Das Zwei-Säulen-Modell der Schulpolitik könnte scheitern

Dass in Hamburg über schulpolitische Reizthemen leidenschaftlich diskutiert wird, weiß man spätestens seit dem Streit über die sechsjährige Primarschule, der monatelang die Schlagzeilen beherrschte. Das Mega-Projekt des damaligen schwarz-grünen Senats ging bekanntlich im Volksentscheid 2010 spektakulär unter.

Schon bald könnte es eine Neuauflage geben, zumindest was die Emotionalität der öffentlichen Debatte angeht. Wenn morgen die Volksinitiative zur Wiedereinführung des neunstufigen Gymnasiums anstelle des "Turbo-Abiturs" nach acht Jahren an den Start geht, dann sind die Karten auf den ersten Blick ähnlich gemischt wie bei der Primarschule. Ob die Gymnasiasten zu sehr unter Leistungsdruck stehen, zu wenig Freizeit haben und die Persönlichkeitsentwicklung zu kurz kommt, wird lebhaft erörtert werden. Und auch diesmal sind es engagierte Eltern, die gegen die fast einige Politik aufbegehren.

Und doch gibt es gravierende Unterschiede: Bei der Primarschule ging es um eine Reform, die erst noch eingeführt werden sollte. Die verkürzte Schulzeit am Gymnasium wurde dagegen in Hamburg schon 2002 gestartet. Die ersten G8-Abiturienten verließen die Schulen bereits 2010. In all diesen Jahren war die Schulzeitverkürzung nie ein durchschlagendes Aufregerthema. Und: Der Beliebtheit der Schulform Gymnasium hat der schnellere Weg zum Abitur keinen Abbruch getan. Ein Leistungseinbruch ist auch nicht zu verzeichnen.

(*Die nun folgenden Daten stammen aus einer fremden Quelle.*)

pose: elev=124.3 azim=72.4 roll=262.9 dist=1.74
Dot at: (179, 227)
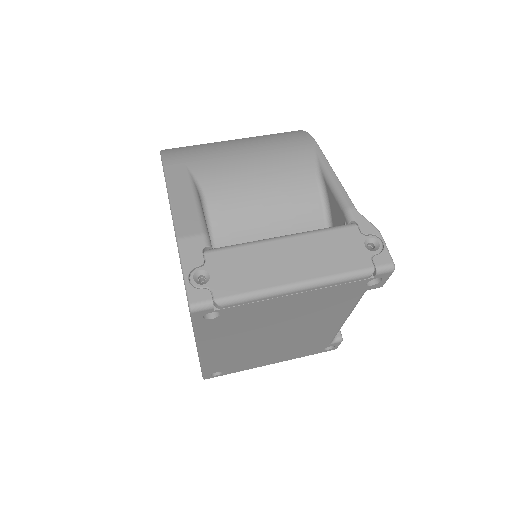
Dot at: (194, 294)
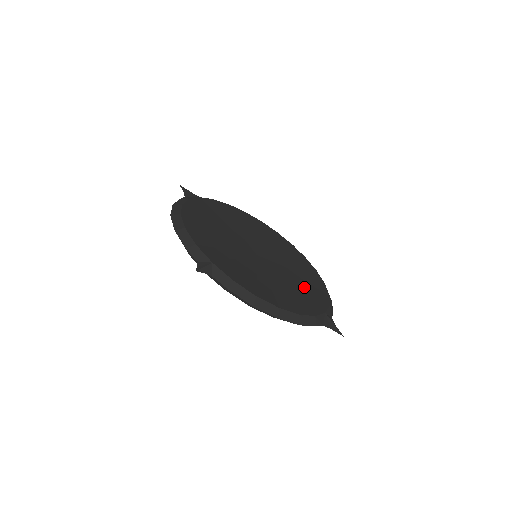
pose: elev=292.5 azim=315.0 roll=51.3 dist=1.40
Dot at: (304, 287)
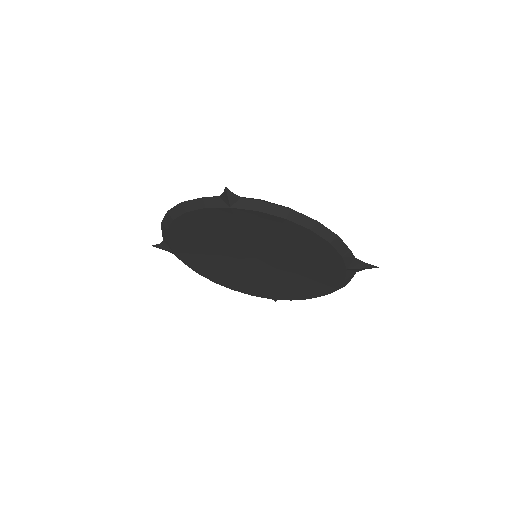
Dot at: occluded
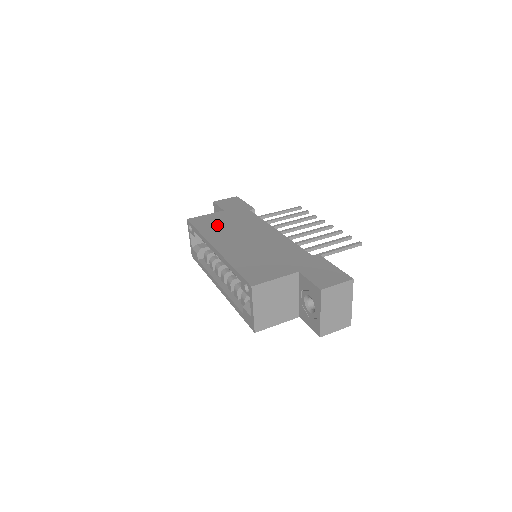
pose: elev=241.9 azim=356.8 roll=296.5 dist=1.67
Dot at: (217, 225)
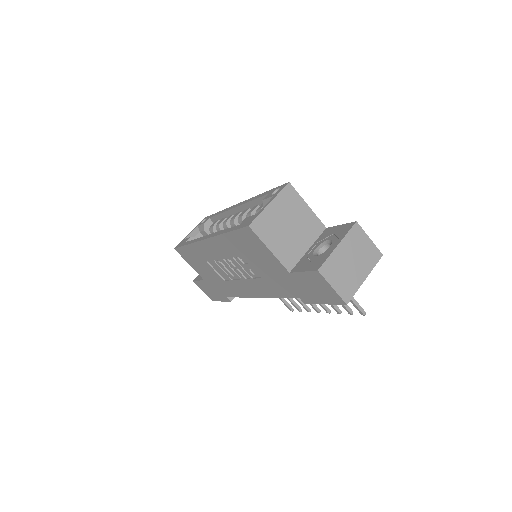
Dot at: occluded
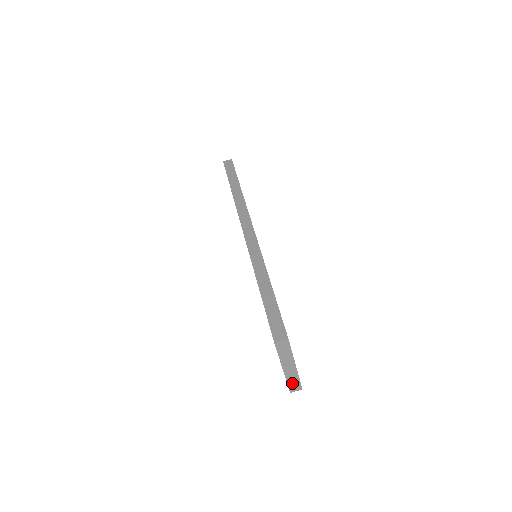
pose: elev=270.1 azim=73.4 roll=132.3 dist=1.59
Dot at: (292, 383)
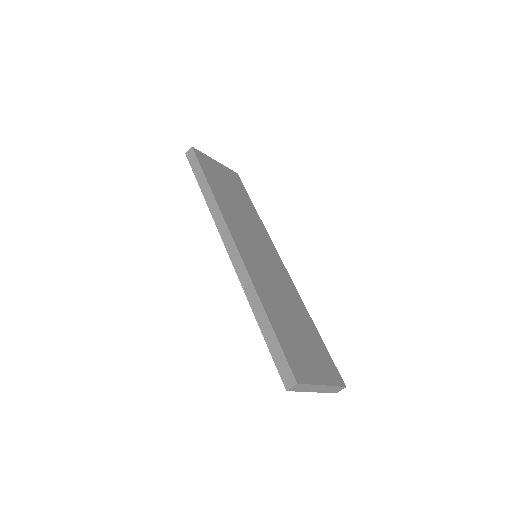
Dot at: (332, 390)
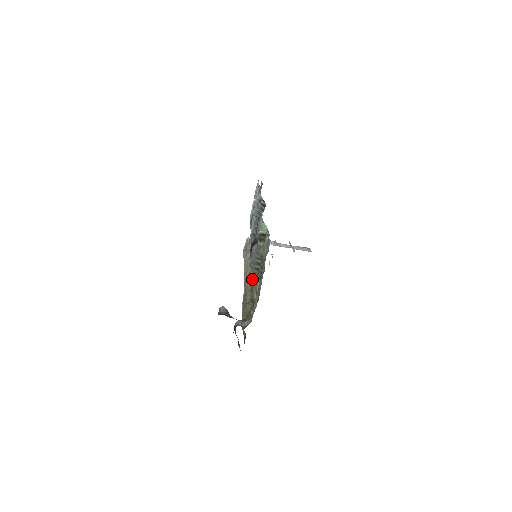
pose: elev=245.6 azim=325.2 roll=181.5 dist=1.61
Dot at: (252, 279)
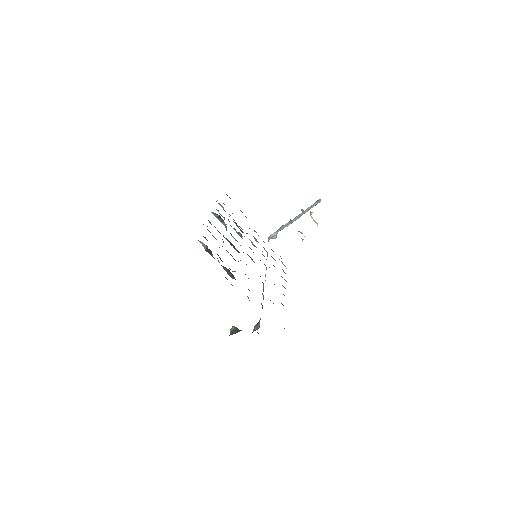
Dot at: occluded
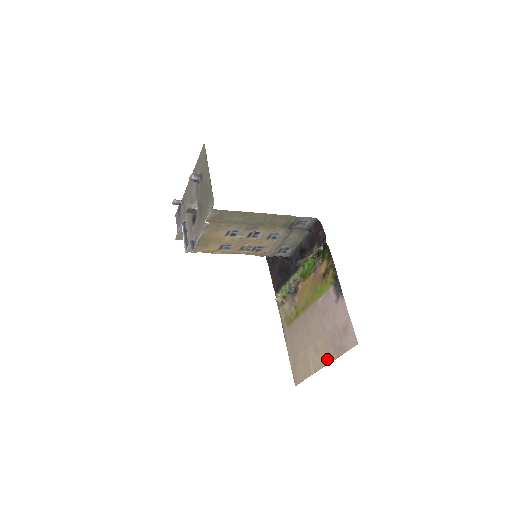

Dennoch: Das höhere Lerntempo bereitet leistungsschwächeren Schülern Probleme. Sinnvoll ist es daher, in der Schulorganisation vermeidbaren Stress abzubauen. Dazu zählen die Vermeidung einer Häufung von Klassenarbeiten innerhalb weniger Wochen oder die konsequente Umstellung auf Doppelstunden-Unterricht.

Im Übrigen gibt es mit dem G9 an der Stadtteilschule eine flächendeckende Alternative zum "Turbo-Abi". Eins ist klar: Wenn die Schulform mit dem höchsten Sozialprestige, das Gymnasium, auch G9 anbietet, dann verliert die Stadtteilschule ihr Alleinstellungsmerkmal und droht zur "Restschule" werden. Dann wäre das Zwei-Säulen-Modell gescheitert.